Across Germany, cities are striking deals with climate activists to stop roads from being blocked by protests.
In Hannover, Mayor Belit Onay announced last week that he supports some of environmental protest group Last Generation’s demands. Not long after, the cities of Tübingen and Marburg followed suit.
Last Generation is well known in Germany for its members glueing themselves to roads to highlight the need for tougher action against climate change.
“Last Generation has been, for almost a year now, putting up actions of civil disobedience in Germany, mostly in Berlin,” says Theo Schnarr, a member of the group.
“But in the last months, we also spread it to a lot of other towns and cities in the whole of Germany.”
What has been agreed to and how has the public reacted?
Many people disagree with Last Generation’s method of protest but Schnarr says it creates a kind of “creative tension”. He adds that since they began this programme of civil disobedience, they have always been open to negotiation.
Last Generation’s demands differ when it comes to local mayors versus Germany’s government, which can actually change laws and legislations.
Mayor Belit Onay wrote a letter to senior German lawmakers, which was posted on his Instagram account, saying he supports a call for speed limits on highways and a nationwide €9 public transport ticket.
He didn’t agree that citizen’s assemblies - one of Last Generation’s main demands - should have the power to legislate on climate action.
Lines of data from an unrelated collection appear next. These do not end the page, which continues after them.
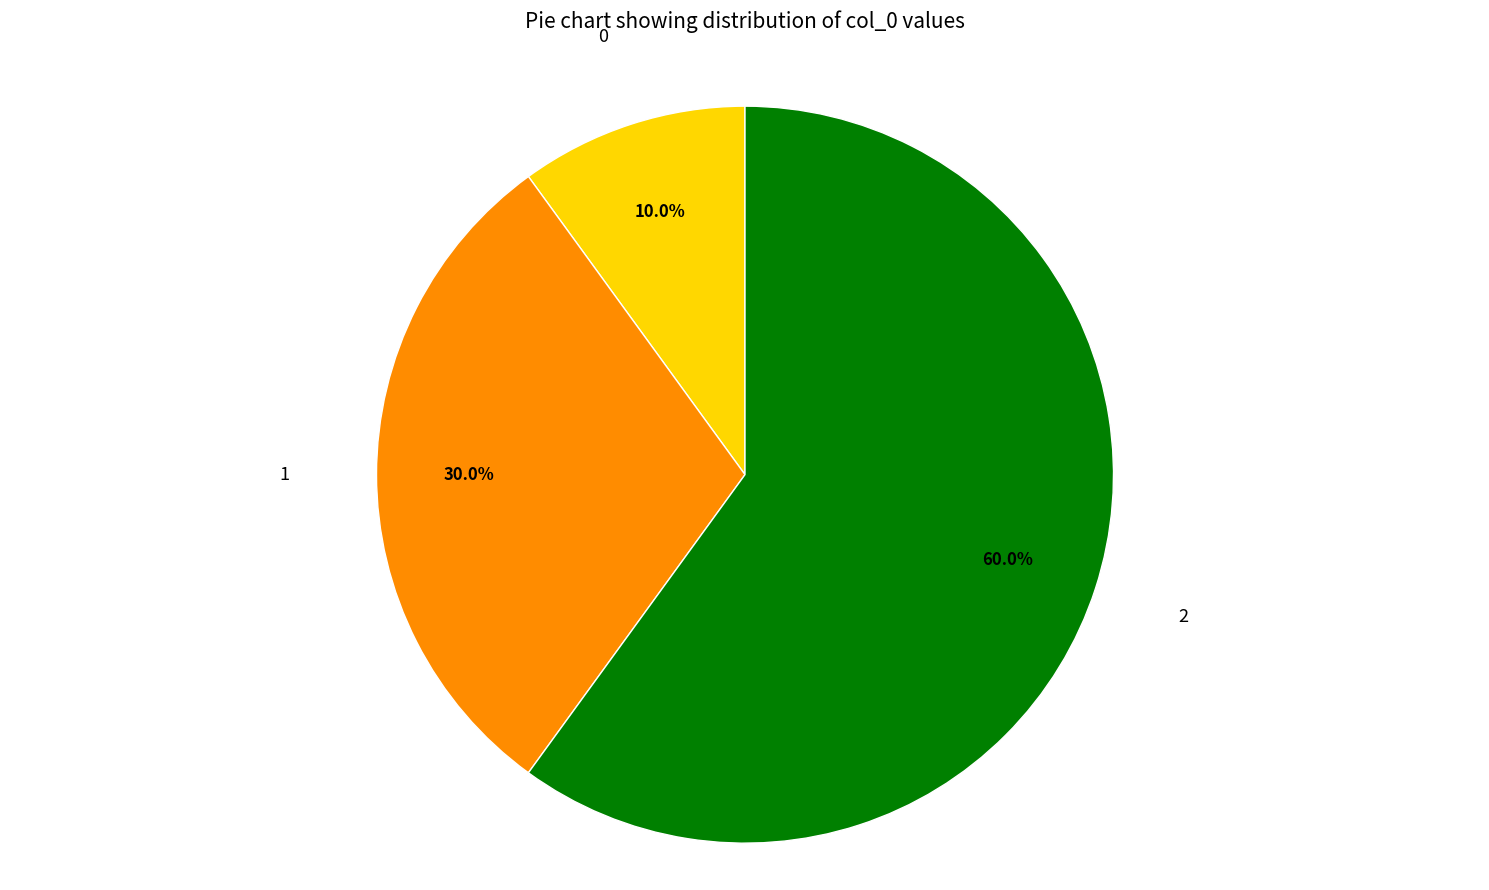

Is there any slice that represents more than half of the pie?

Yes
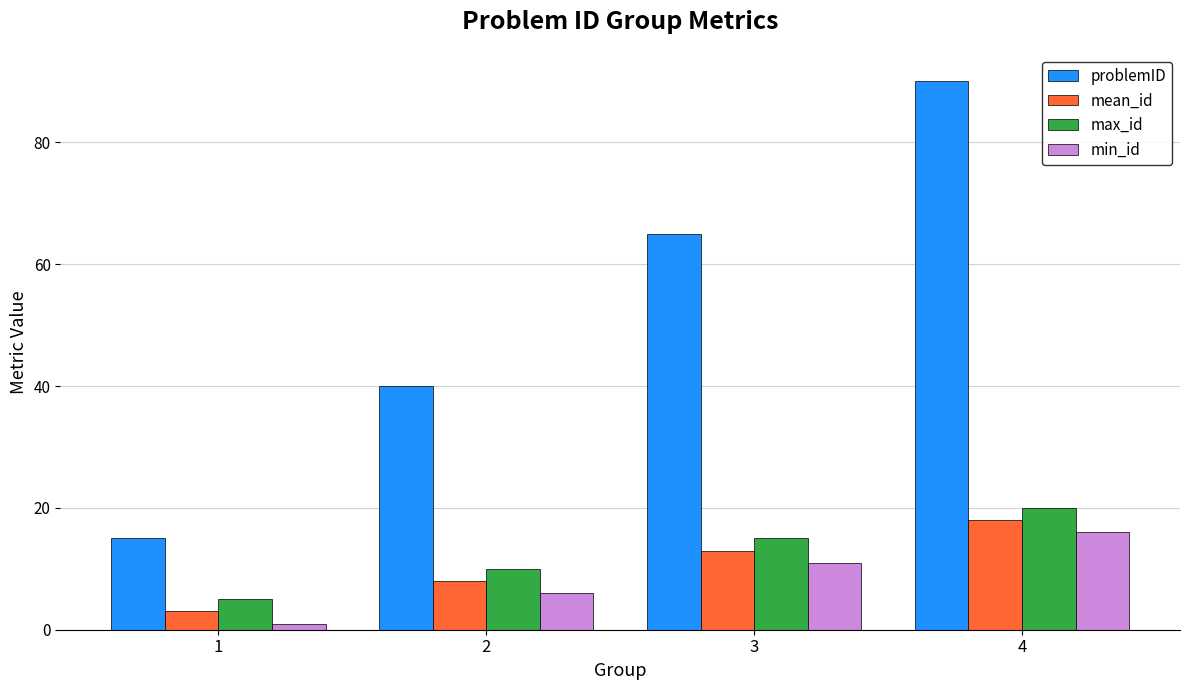

Rank the series at 1 from highest to lowest value.

problemID, max_id, mean_id, min_id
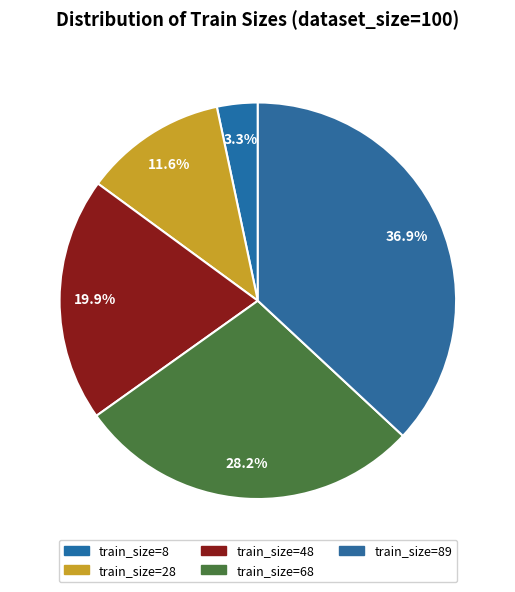

Is there a majority slice in this chart?

No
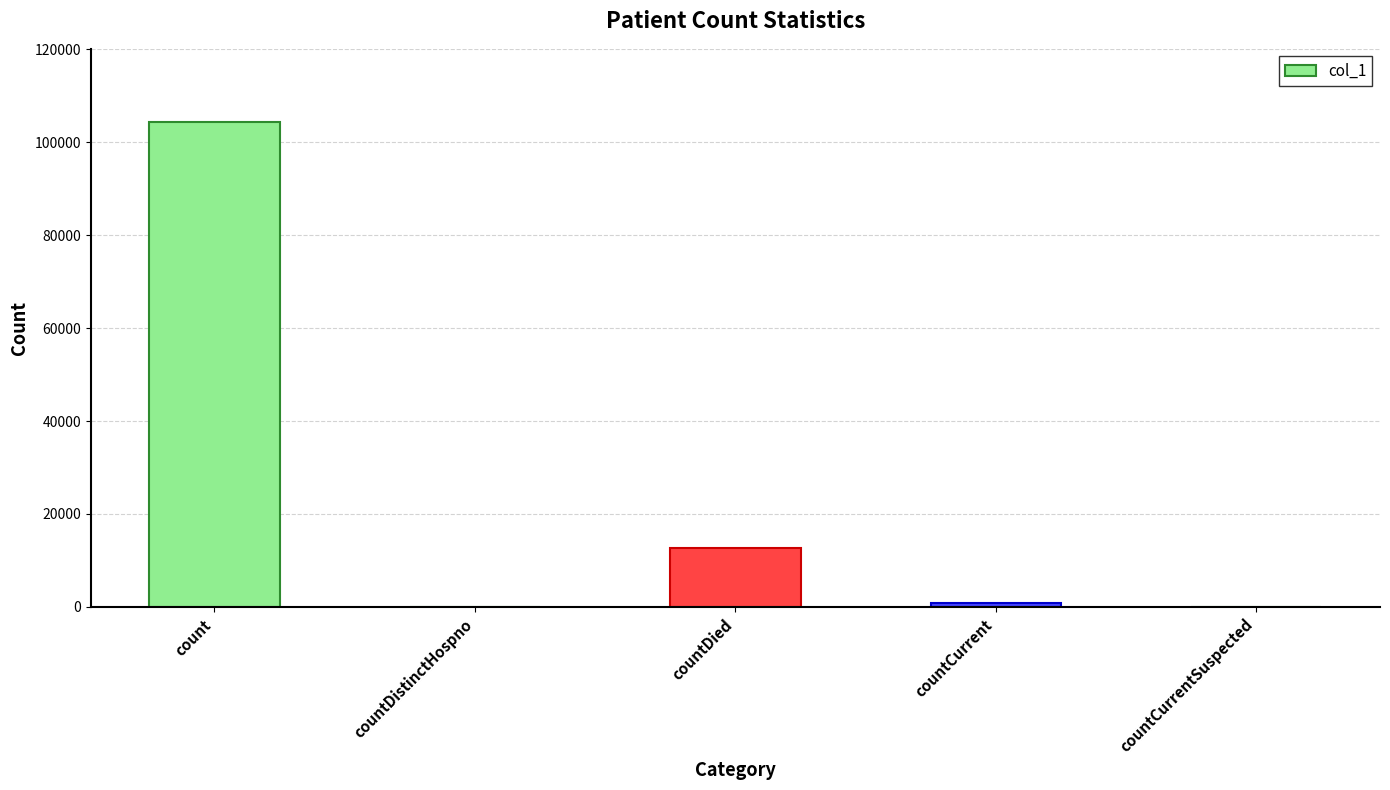

How many data points does each series have?

5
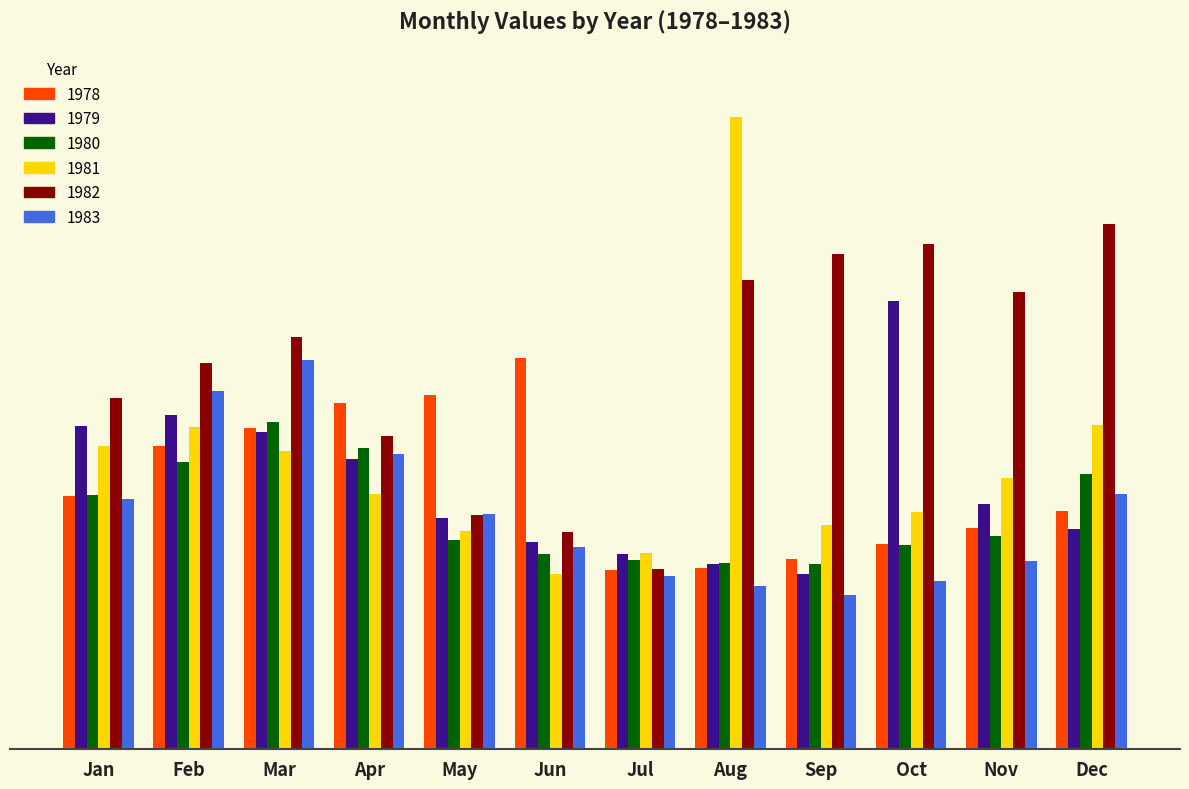

Is the value of 1978 at Jul greater than the value of 1983 at Dec?

No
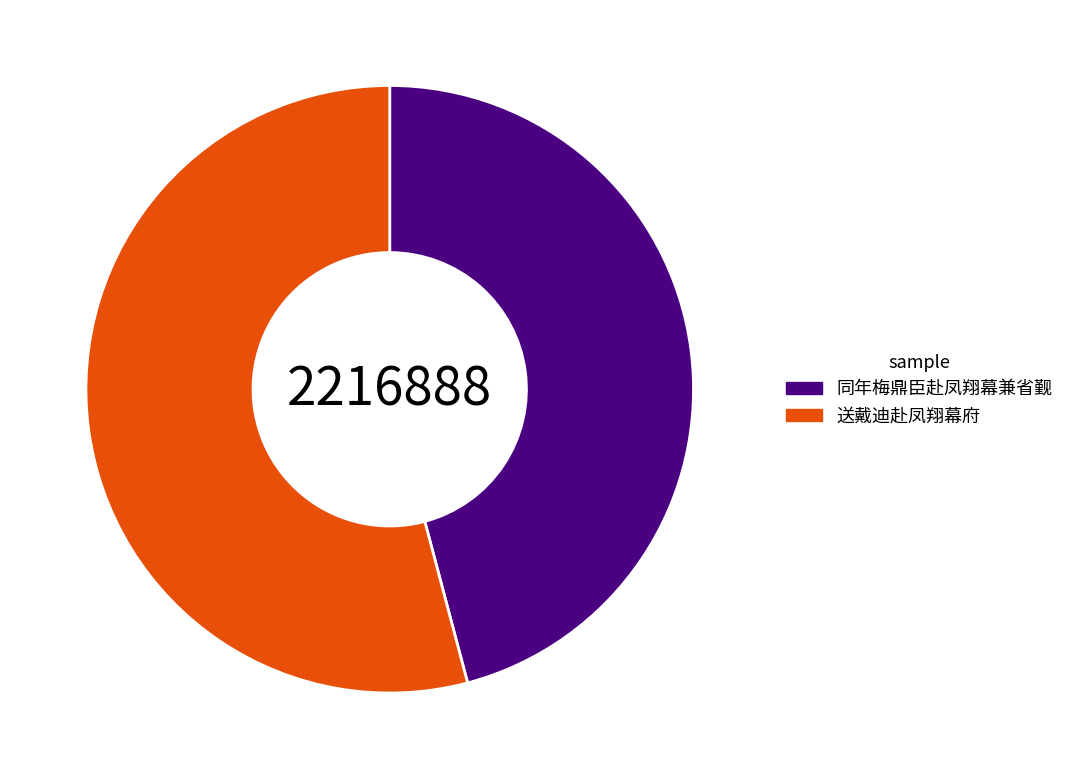

What is the smallest slice in the pie chart?

同年梅鼎臣赴凤翔幕兼省觐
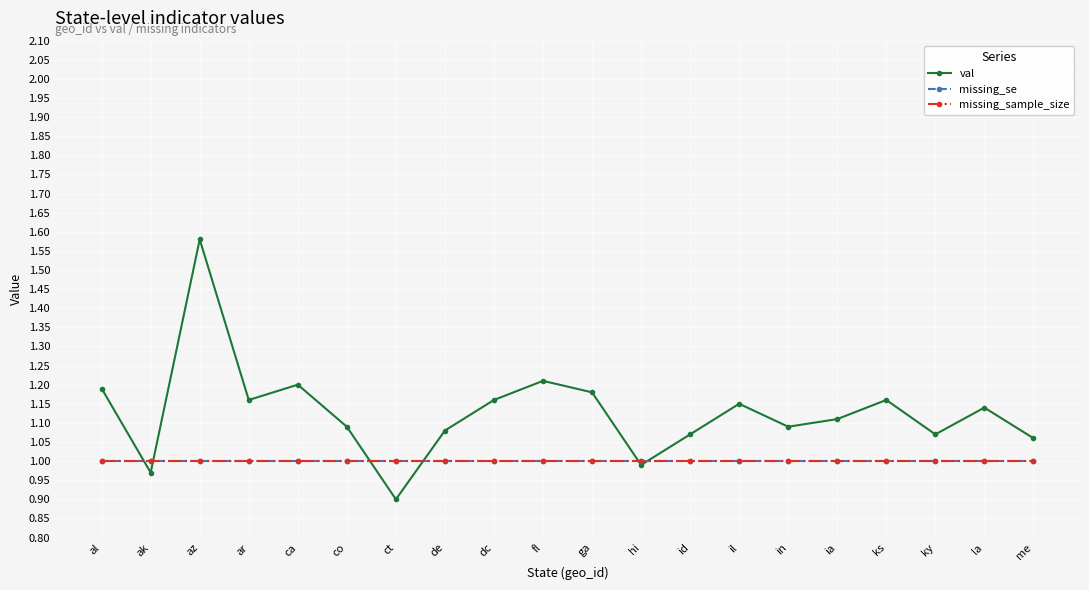

Which category has the lowest value in the val series?

ct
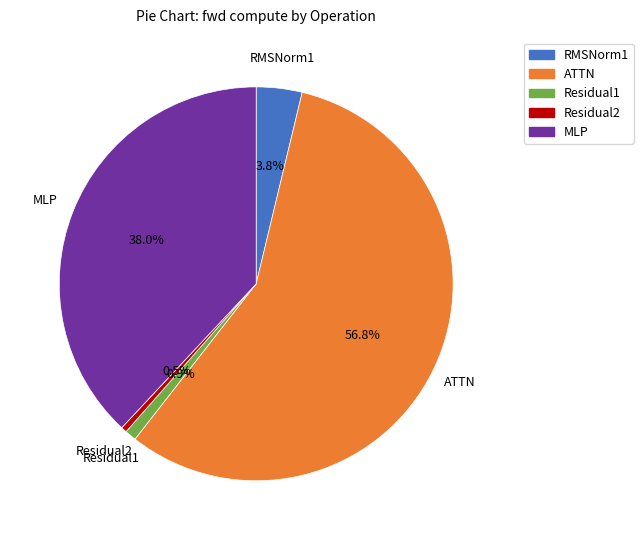

Combined, do MLP and Residual1 account for over 50%?

No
Onay did say, however, that these bodies should be created to advise politicians.
The Mayor of Hannover received criticism for his choice, with some saying the agreement was essentially blackmail.
“Some people say ‘Okay, did this mayor get blackmailed? Did he do more than he should do as a mayor?’,” says Schnarr.
“Others say, ‘Yeah, well, every mayor can just write a letter now and then the Last Generation will stop blocking their streets.’”
But Schnarr believes it was a “brave” letter to write, one that represents the collective action needed to tackle climate change.
“We are in contact with a lot of mayors already about this now. I think we can reach some kind of social tipping point here.”
Why are mayors making agreements with climate activists?
The latest mayor to reach an agreement with the climate activists is Marburg’s Dr Thomas Spies from the Social Democrat Party (SPD).
“So in Marburg, there were a number of Last Generation ‘glueing campaigns’, almost daily in the week before last,” he tells Euronews Green.
“We called them, invited them to talk about what they actually want and whether we can find ways so that the citizens of the university town of Marburg and our buses can drive properly again.”
Spies says Last Generation wanted them to ask the Federal Government and the German Bundestag for three things: a citizens' council, speed limits and the return of the nationwide €9 public transport ticket.
Marburg would already like to be able to set its own speed limits - something municipalities in Germany can’t do.
“You can't do that - glue yourself to the road. But if I get upset about it, I won't get an inch further. If I speak to people and find a solution, one that meets the interests of the city in every way, that seems to me a sensible way to go,” says Spies.
So after seeing the letter from Hannover and realising their climate goals were already closely aligned with the protest group, the mayor made an agreement with Last Generation.
“The decision was easy to make,” Spies concludes.
“Do you look for an escalation that brings nothing but a lot of trouble? Or do you first try to talk to each other and see what it's all about?”